On the one hand, there is considerable market demand for more – and above all, higher-quality – plastics recyclate. This is why it is essential to boost our overall polyolefins recycling capacity. On the other hand, we ourselves are stimulating demand for recyclate through value-chain collaboration that develops novel products and applications composed wholly, or in part, of PCR (post-consumer recyclate).

All the signs point to steady and substantial growth in the global market for recycled polyolefins over the coming years. We were a bit ahead of the curve in 2016 when we acquired mtm plastics, which was already one of the largest producers of PCR recyclate in Europe. Leveraging our respective areas of expertise – Borealis as virgin polyolefins producer, and mtm as recycling technology leader – is in our view the best way to capitalize on these growth opportunities. This is also why we continue to invest not only in mtm, but in acquiring other recyclers, as we did with Ecoplast in 2018. Transforming household and industrial plastic waste into high-quality LDPE and HDPE recyclate, much of which is used in the production of plastic films, is a particularly exciting market opportunity.

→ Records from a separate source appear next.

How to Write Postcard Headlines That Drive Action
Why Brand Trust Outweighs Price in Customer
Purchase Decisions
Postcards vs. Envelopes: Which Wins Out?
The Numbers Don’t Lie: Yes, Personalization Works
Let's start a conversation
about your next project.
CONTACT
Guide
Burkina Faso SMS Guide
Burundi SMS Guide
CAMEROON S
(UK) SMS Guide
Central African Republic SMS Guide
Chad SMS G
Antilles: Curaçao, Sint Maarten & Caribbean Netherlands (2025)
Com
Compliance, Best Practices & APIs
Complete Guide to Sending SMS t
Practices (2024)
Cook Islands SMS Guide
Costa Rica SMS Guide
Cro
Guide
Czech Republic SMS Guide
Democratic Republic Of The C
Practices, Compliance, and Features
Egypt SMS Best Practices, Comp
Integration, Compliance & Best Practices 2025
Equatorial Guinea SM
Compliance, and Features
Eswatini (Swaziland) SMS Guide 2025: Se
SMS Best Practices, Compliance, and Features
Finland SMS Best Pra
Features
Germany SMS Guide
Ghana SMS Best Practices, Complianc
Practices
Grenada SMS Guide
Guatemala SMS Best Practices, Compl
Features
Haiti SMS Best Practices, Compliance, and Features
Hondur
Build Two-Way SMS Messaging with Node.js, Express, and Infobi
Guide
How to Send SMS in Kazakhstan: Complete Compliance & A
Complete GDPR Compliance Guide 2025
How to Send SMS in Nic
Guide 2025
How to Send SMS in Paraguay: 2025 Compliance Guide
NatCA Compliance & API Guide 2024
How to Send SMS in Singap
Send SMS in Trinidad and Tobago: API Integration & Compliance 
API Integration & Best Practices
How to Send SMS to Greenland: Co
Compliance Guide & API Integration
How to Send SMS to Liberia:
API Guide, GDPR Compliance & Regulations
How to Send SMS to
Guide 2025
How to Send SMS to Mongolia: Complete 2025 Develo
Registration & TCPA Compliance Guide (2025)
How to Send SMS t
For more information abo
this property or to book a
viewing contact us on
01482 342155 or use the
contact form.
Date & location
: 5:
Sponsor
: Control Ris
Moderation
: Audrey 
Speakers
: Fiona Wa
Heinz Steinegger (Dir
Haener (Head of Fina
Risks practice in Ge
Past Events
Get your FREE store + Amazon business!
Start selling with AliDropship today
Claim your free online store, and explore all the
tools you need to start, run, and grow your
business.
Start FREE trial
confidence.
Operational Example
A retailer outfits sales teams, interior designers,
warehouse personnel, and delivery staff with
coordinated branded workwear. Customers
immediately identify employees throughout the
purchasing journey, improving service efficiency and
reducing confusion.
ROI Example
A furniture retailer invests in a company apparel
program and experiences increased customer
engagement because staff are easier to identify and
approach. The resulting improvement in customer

As sustainability requirements increase on both the consumer and regulators side, do you see recycled content playing an important role in the production of plastics and packaging in the future? What should companies do now to address this trend?

Collaboration and customer centricity are driving circularity in plastics. As an industry, we need to be able to provide polyolefin solutions that offer the same high quality and performance, but with greater circularity. Borealis has developed a portfolio of Daplen™ polypropylene grades composed of PCR and virgin content in order to meet automotive industry demand for safe, readily available, and high-quality reclaimed materials with a lower environmental impact. One exciting product designed for recyclability is our Full PE laminate solution, a monomaterial that functions as a replacement for non-recyclable multilayer packaging. Again, this 100% recyclable full PE stand-up pouch was developed in cooperation with several value chain partners.

“Collaboration and customer centricity are driving circularity in plastics. As an industry, we need to be able to provide polyolefin solutions that offer the same high quality and performance, but with greater circularity.”
“As the GCC region has been particularly successful in the development of a virgin plastics industry, I do have the trust they can develop technology in the circular economy as well.”

The circular economy concept has been gaining traction across the globe, and the Arabian Gulf region is no exception. Do you see significant potential for its development in the GCC region and how important a role can the polymer industry play?

The specific challenges faced by various regions around the world may differ, but in the end, our ultimate goal is the same: we need to make the system more circular, and less wasteful. To re-use, recycle, or recover for energy whenever possible; and to design for circularity in order to prevent waste from being produced in the first place. It is up to each company to be innovative and collaborative to these ends. As the GCC region has been particularly successful in the development of a virgin plastics industry, I do have the trust they can develop technology in the circular economy as well. Not only for application within this rapidly growing region, but also for deployment across the world, together with their customers and value chain partners.

Above and beyond that, every company can choose to show leadership within the industry to pave the way to a more circular economy of plastics. We invite companies to join us in supporting initiatives like the “Line in the Sand.” And as polyolefin producers, we should do our part to ensure that efficient waste collection and management systems are in place. This may involve community outreach in a form such as our Project STOP in Indonesia.